First, the issue of confidentiality will be looked at from the hypothetical standpoint that such pathologies may have demonstrated both validity and scientific rigor. Given that approximately 10% of neuroimaging studies discover incidental findings (IFs) such as tumours, it is likely that IFs would increase in prevalence when associated with these kinds of pathologies (The Royal College of Radiologists, 2011). This issue then becomes two-fold: should researchers allow the individuals to know about their abnormalities, and should they inform authorities of the potential risk of such individuals? Informing individuals will be discussed in more detail below (Fuchs, 2006). Informing authorities breaches the confidentiality of the participant. This becomes a debate between the public’s right to safety and the individual’s right to freedom. Taking pedophilia as an example,the issue of confidentiality is minimal with convicted pedophiles, due to the various equivalents of Megan’s law (Canli & Amin, 2002). But should a non-criminal with this pathology be treated as those convicted; should they be forced to register or inform their employers? This issue needs to be addressed by the scientific community at large (Glannon, 2006). There should be a consensus determining the significance of such scans, and guidelines pertaining to each population at risk implemented.

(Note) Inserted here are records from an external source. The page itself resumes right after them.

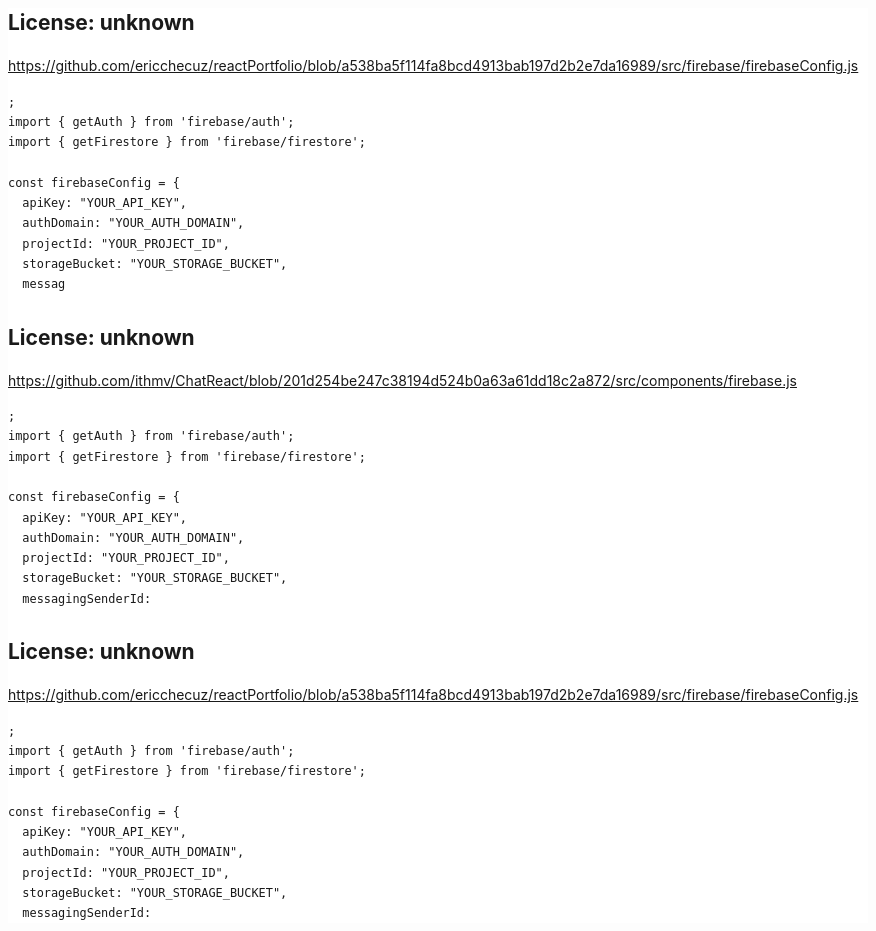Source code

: 
## License: unknown
https://github.com/ericchecuz/reactPortfolio/blob/a538ba5f114fa8bcd4913bab197d2b2e7da16989/src/firebase/firebaseConfig.js

```
;
import { getAuth } from 'firebase/auth';
import { getFirestore } from 'firebase/firestore';

const firebaseConfig = {
  apiKey: "YOUR_API_KEY",
  authDomain: "YOUR_AUTH_DOMAIN",
  projectId: "YOUR_PROJECT_ID", 
  storageBucket: "YOUR_STORAGE_BUCKET",
  messag
```


## License: unknown
https://github.com/ithmv/ChatReact/blob/201d254be247c38194d524b0a63a61dd18c2a872/src/components/firebase.js

```
;
import { getAuth } from 'firebase/auth';
import { getFirestore } from 'firebase/firestore';

const firebaseConfig = {
  apiKey: "YOUR_API_KEY",
  authDomain: "YOUR_AUTH_DOMAIN",
  projectId: "YOUR_PROJECT_ID", 
  storageBucket: "YOUR_STORAGE_BUCKET",
  messagingSenderId:
```


## License: unknown
https://github.com/ericchecuz/reactPortfolio/blob/a538ba5f114fa8bcd4913bab197d2b2e7da16989/src/firebase/firebaseConfig.js

```
;
import { getAuth } from 'firebase/auth';
import { getFirestore } from 'firebase/firestore';

const firebaseConfig = {
  apiKey: "YOUR_API_KEY",
  authDomain: "YOUR_AUTH_DOMAIN",
  projectId: "YOUR_PROJECT_ID", 
  storageBucket: "YOUR_STORAGE_BUCKET",
  messagingSenderId:
```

In terms of the issue of responsibility, two problems may arise here: informing a participant of their pathology before they’ve exhibited at-risk behaviour, and the discovery of such pathologies after they committed a crime. Informing the participants may lead to self-fulfilling prophecies and diminished responsibilities, increasing the likelihood of such behaviour (Glannon, 2006). Hand-in-hand with this, the discovery of pathologies after a crime has been committed may take away the individual’s responsibility. We don’t blame Phineas Gage’s bad behaviour on himself, but rather on the injury caused to his brain, so how can we blame a person with a neurological disposition to such behaviour for acting as such (Farah, 2006)? A proposed answer for the former solution is directing such individuals towards treatments or therapies that can help them overcome such pre-dispositions. The latter could be dealt with by treatment in a high-security mental health facility rather than imprisonment. Although the underlying pathology may not be subject to change, the tendency towards such dangerous behaviours could be inhibited through treatment.

The ethical issues surrounding the discovery of these kinds of pathologies in the brain are complex, and no single answer appears to be the right fit. However, in the words of neuroscientist, Joseph LeDoux (2003): “It is testimony to the progress being made that these questions need to be asked” (p.221).


Andreasen, N. C. (1988). Brain imaging: applications in psychiatry. Science,239(4846), 1381-1388.

Canli, T., & Amin, Z. (2002). Neuroimaging of emotion and personality: Scientific evidence and ethical considerations. Brain and cognition50(3), 414-431.

Farah, M. J. (2005). Neuroethics: the practical and the philosophical. Trends in cognitive sciences, 9(1), 34-40.

Fuchs, T. (2006). Ethical issues in neuroscience. Current opinion in Psychiatry,19(6), 600- 607.

Glannon, W. (2006). Neuroethics. Bioethics20(1), 37-52.

LeDoux, J. E. (2003). Synaptic self: How our brains become who we are (p.221). Penguin.

Schiffer, B., Peschel, T., Paul, T., Gizewski, E., Forsting, M., Leygraf, N., Schedlowski, M., & Krueger, T. H. (2007). Structural brain abnormalities in the frontostriatal systemand cerebellum in pedophilia. Journal of psychiatric research41(9), 753-762.

The Royal College of Radiologists. (2011). Management of incidental findings detected during research imaging. London: The Royal College of Radiologists.